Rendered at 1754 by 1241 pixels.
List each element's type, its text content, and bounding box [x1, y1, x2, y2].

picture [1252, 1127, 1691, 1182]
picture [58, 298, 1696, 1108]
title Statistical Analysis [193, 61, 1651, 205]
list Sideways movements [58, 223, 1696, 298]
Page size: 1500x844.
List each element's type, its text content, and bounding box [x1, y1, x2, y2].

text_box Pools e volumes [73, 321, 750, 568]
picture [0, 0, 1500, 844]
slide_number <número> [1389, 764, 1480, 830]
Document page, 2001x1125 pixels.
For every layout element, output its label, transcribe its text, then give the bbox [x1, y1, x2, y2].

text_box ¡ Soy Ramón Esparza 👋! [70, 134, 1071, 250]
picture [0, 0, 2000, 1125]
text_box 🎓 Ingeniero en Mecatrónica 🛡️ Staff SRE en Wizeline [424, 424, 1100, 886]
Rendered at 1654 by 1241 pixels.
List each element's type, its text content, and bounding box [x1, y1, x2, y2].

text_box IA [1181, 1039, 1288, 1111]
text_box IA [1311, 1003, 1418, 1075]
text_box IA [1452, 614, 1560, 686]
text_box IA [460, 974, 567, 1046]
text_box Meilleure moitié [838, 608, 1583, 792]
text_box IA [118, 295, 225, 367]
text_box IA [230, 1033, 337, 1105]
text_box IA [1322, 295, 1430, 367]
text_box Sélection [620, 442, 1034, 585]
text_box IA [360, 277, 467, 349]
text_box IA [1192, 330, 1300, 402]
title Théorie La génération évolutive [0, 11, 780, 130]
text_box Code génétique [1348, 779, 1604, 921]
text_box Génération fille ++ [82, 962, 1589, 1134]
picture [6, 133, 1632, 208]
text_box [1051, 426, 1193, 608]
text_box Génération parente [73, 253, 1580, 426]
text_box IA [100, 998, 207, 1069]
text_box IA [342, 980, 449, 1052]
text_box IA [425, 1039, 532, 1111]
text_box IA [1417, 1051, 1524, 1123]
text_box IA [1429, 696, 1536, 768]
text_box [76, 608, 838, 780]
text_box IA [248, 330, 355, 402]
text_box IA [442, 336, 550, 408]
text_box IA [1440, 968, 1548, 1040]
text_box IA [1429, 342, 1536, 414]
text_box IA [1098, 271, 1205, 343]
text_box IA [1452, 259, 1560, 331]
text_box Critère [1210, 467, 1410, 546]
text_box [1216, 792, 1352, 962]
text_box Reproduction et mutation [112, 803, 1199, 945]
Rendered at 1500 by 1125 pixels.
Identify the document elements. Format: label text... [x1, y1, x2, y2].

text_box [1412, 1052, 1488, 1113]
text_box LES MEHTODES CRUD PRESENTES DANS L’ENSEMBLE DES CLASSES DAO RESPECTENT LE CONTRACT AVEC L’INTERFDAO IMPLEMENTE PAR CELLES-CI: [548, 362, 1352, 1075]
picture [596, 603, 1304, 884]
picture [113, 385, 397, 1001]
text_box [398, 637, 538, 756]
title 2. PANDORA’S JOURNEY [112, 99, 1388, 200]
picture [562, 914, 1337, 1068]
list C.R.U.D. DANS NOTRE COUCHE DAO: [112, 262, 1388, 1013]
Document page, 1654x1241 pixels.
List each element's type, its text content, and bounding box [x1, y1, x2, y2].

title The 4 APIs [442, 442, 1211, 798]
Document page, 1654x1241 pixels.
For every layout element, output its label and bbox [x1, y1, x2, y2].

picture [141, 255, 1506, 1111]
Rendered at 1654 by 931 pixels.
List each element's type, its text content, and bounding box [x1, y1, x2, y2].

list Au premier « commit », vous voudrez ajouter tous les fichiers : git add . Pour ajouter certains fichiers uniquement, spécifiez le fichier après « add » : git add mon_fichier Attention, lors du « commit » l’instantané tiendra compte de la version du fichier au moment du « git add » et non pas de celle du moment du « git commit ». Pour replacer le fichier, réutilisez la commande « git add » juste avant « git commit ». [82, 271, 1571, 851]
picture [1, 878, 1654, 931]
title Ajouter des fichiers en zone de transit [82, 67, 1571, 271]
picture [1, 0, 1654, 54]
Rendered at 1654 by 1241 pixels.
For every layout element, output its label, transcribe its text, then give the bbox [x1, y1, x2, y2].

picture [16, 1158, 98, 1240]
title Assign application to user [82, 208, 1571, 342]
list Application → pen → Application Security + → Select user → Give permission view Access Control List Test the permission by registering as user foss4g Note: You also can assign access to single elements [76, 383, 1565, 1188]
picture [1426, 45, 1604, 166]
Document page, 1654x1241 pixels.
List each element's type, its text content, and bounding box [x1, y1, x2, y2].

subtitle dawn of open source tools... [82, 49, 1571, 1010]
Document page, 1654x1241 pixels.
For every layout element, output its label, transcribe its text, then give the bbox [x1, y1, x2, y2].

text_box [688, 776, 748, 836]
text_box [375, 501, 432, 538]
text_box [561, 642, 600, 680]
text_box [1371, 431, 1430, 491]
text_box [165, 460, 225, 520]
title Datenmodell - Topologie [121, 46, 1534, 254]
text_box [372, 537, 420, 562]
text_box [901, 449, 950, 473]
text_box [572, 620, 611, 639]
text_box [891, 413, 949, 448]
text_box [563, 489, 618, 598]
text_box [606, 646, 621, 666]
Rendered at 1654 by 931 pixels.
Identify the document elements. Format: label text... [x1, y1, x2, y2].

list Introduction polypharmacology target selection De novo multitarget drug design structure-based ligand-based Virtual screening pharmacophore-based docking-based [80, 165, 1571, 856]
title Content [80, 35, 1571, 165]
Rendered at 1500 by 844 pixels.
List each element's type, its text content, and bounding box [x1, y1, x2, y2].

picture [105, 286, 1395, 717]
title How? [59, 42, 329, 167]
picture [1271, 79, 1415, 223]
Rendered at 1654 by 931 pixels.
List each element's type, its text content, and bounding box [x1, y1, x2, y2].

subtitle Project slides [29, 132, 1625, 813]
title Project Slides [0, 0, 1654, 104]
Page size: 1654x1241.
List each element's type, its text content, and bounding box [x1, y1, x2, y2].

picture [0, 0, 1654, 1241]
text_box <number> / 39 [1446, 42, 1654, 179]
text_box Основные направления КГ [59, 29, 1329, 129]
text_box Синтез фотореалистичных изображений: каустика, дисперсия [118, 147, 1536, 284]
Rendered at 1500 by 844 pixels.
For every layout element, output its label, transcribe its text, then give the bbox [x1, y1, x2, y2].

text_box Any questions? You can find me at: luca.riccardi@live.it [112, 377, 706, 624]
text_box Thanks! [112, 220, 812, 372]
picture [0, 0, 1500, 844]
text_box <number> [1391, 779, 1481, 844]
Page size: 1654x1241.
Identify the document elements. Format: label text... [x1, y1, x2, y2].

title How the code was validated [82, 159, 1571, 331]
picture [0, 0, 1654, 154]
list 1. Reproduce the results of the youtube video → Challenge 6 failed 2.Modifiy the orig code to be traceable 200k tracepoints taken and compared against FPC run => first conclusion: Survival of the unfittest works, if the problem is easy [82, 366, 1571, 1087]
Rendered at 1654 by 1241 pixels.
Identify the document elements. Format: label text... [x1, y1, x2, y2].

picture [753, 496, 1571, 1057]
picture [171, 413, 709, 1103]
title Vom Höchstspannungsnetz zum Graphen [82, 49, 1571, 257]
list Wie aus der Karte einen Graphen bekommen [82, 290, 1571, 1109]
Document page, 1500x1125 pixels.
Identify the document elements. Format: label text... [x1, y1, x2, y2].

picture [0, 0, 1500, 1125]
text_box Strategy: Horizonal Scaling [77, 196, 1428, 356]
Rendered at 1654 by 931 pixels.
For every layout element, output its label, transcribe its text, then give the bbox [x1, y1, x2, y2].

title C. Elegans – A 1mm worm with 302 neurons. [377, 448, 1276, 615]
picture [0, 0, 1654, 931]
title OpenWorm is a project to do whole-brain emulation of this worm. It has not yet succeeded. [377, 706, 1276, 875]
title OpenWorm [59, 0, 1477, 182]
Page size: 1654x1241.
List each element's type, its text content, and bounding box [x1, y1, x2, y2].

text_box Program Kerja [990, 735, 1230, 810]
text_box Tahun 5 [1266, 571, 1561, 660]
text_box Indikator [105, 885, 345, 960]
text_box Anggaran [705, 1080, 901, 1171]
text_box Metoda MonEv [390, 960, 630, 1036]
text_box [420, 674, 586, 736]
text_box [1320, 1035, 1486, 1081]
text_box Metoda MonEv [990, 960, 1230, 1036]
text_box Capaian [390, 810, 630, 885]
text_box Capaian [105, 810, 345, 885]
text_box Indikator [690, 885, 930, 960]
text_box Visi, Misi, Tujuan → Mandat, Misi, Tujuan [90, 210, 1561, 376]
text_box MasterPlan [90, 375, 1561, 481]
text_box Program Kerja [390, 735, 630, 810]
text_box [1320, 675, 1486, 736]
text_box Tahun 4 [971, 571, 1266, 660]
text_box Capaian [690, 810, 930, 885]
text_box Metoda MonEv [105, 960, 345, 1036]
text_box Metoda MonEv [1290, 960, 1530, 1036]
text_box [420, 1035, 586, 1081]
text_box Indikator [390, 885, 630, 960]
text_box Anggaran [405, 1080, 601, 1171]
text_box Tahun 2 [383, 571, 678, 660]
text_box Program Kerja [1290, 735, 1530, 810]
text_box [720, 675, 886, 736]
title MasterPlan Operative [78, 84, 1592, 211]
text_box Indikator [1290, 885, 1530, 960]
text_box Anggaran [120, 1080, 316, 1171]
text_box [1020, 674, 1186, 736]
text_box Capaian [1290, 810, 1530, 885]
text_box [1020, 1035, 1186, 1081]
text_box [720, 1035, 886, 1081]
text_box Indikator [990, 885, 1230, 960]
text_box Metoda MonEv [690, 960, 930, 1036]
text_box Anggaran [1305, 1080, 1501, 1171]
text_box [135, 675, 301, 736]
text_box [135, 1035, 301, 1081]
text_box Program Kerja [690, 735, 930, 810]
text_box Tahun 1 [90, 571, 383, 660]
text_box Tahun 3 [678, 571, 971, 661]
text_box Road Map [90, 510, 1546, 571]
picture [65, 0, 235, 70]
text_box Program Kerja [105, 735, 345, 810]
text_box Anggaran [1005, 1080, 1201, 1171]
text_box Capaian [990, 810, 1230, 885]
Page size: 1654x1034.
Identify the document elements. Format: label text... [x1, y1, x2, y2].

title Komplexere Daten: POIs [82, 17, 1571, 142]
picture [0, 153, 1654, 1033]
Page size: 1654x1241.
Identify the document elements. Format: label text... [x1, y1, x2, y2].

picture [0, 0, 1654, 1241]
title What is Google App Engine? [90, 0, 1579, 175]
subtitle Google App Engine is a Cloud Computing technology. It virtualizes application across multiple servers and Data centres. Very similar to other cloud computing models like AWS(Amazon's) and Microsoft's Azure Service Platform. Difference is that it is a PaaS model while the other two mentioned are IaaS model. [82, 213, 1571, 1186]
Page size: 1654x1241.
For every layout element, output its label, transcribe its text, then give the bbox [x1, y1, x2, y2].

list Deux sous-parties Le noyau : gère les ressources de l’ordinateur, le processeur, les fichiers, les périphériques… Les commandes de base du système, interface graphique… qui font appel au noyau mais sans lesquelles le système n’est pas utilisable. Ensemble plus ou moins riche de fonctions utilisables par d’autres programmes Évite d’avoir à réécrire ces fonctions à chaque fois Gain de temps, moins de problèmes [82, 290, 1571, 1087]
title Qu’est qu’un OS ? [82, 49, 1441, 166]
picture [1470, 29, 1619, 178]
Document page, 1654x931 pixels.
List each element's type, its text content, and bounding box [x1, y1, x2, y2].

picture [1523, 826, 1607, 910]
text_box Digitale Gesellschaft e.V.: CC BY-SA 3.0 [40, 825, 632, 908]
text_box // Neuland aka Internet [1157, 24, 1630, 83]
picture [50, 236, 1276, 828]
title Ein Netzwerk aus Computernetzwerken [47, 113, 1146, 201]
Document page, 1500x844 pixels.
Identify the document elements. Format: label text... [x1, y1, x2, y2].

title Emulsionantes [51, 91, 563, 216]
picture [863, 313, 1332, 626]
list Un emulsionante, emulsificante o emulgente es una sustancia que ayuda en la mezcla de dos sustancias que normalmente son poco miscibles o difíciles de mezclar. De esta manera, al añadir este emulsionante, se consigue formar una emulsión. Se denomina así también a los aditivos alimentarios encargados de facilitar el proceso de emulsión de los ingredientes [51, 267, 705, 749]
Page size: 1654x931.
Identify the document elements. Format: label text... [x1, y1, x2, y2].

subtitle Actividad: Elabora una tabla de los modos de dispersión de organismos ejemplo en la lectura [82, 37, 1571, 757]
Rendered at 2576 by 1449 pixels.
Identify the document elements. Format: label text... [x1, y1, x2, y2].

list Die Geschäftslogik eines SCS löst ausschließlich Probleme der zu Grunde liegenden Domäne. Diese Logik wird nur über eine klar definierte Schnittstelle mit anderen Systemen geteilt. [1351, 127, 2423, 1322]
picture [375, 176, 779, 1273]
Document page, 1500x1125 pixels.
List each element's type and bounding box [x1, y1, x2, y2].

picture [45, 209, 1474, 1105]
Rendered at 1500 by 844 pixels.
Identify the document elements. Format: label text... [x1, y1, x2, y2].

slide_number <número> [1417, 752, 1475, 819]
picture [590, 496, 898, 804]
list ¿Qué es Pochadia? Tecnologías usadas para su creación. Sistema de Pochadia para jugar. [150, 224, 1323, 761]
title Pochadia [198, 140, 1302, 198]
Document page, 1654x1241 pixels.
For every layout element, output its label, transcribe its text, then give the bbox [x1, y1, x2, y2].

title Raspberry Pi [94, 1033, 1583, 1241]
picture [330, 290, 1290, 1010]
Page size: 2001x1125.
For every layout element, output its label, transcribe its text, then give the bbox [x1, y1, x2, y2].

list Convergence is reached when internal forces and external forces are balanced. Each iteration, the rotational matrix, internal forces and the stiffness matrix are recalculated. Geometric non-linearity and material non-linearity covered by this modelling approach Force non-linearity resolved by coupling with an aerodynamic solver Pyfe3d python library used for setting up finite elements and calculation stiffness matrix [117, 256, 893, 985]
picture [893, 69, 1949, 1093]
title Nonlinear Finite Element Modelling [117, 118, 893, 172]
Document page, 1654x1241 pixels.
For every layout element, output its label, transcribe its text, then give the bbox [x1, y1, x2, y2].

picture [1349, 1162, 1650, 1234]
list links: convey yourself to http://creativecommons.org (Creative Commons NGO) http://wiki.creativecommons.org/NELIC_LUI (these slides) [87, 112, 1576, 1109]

▶ Work to do
Starting at the beginning of the records and ending with the line that contains "text_box 🎓 Ingeniero", reproduce those lines with every occurrence of "bounding box" substituted by "enclosing rectangle" and all else left unchanged.

▶ Solution to the exercise
Rendered at 1754 by 1241 pixels.
List each element's type, its text content, and enclosing rectangle [x1, y1, x2, y2].

picture [1252, 1127, 1691, 1182]
picture [58, 298, 1696, 1108]
title Statistical Analysis [193, 61, 1651, 205]
list Sideways movements [58, 223, 1696, 298]
Page size: 1500x844.
List each element's type, its text content, and enclosing rectangle [x1, y1, x2, y2].

text_box Pools e volumes [73, 321, 750, 568]
picture [0, 0, 1500, 844]
slide_number <número> [1389, 764, 1480, 830]
Document page, 2001x1125 pixels.
For every layout element, output its label, transcribe its text, then give the bbox [x1, y1, x2, y2].

text_box ¡ Soy Ramón Esparza 👋! [70, 134, 1071, 250]
picture [0, 0, 2000, 1125]
text_box 🎓 Ingeniero en Mecatrónica 🛡️ Staff SRE en Wizeline [424, 424, 1100, 886]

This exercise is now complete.